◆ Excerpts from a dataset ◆
===

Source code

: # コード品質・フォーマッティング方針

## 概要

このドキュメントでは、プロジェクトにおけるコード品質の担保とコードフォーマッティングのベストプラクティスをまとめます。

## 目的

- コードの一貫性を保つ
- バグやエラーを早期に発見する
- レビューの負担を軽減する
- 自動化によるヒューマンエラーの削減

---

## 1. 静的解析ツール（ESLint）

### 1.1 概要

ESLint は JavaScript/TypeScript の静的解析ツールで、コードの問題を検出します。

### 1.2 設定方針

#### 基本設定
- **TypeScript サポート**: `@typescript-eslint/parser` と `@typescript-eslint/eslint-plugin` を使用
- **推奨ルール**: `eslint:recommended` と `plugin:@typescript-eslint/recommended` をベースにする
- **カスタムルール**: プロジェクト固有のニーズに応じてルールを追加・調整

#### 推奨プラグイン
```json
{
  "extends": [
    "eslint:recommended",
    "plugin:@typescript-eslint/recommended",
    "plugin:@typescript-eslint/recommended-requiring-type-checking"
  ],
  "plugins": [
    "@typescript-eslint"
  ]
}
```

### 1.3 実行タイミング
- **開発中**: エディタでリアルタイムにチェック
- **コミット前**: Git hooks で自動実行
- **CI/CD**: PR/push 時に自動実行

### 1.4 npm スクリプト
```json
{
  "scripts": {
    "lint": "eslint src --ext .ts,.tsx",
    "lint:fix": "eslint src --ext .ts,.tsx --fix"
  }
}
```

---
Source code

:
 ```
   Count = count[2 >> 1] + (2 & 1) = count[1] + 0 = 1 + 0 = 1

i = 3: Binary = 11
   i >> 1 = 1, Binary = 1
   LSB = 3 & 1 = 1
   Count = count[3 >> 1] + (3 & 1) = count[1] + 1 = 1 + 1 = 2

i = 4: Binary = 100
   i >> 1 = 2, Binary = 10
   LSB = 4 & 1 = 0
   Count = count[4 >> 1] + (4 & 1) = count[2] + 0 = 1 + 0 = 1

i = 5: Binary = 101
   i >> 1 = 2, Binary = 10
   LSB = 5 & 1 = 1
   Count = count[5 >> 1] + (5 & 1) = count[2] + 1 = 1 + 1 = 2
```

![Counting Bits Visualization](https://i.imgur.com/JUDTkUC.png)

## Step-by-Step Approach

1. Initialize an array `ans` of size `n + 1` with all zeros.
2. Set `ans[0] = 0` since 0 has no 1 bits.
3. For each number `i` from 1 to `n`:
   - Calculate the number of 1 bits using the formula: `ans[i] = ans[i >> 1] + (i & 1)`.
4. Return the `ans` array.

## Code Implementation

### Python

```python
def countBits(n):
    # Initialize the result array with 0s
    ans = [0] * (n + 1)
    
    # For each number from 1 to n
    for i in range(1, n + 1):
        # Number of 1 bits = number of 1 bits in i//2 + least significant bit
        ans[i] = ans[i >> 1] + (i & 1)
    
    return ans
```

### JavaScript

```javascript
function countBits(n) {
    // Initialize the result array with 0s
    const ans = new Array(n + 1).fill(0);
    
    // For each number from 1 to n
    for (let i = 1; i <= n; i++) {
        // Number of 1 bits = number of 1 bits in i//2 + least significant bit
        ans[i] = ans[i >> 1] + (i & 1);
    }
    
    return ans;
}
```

===

◆ Instructions for the task ◆
Which lines run from the one containing "has no 1 bits." to the end of the data? Output them exactly, with nothing added.

◆ Result of this task ◆
2. Set `ans[0] = 0` since 0 has no 1 bits.
3. For each number `i` from 1 to `n`:
   - Calculate the number of 1 bits using the formula: `ans[i] = ans[i >> 1] + (i & 1)`.
4. Return the `ans` array.

## Code Implementation

### Python

```python
def countBits(n):
    # Initialize the result array with 0s
    ans = [0] * (n + 1)
    
    # For each number from 1 to n
    for i in range(1, n + 1):
        # Number of 1 bits = number of 1 bits in i//2 + least significant bit
        ans[i] = ans[i >> 1] + (i & 1)
    
    return ans
```

### JavaScript

```javascript
function countBits(n) {
    // Initialize the result array with 0s
    const ans = new Array(n + 1).fill(0);
    
    // For each number from 1 to n
    for (let i = 1; i <= n; i++) {
        // Number of 1 bits = number of 1 bits in i//2 + least significant bit
        ans[i] = ans[i >> 1] + (i & 1);
    }
    
    return ans;
}
```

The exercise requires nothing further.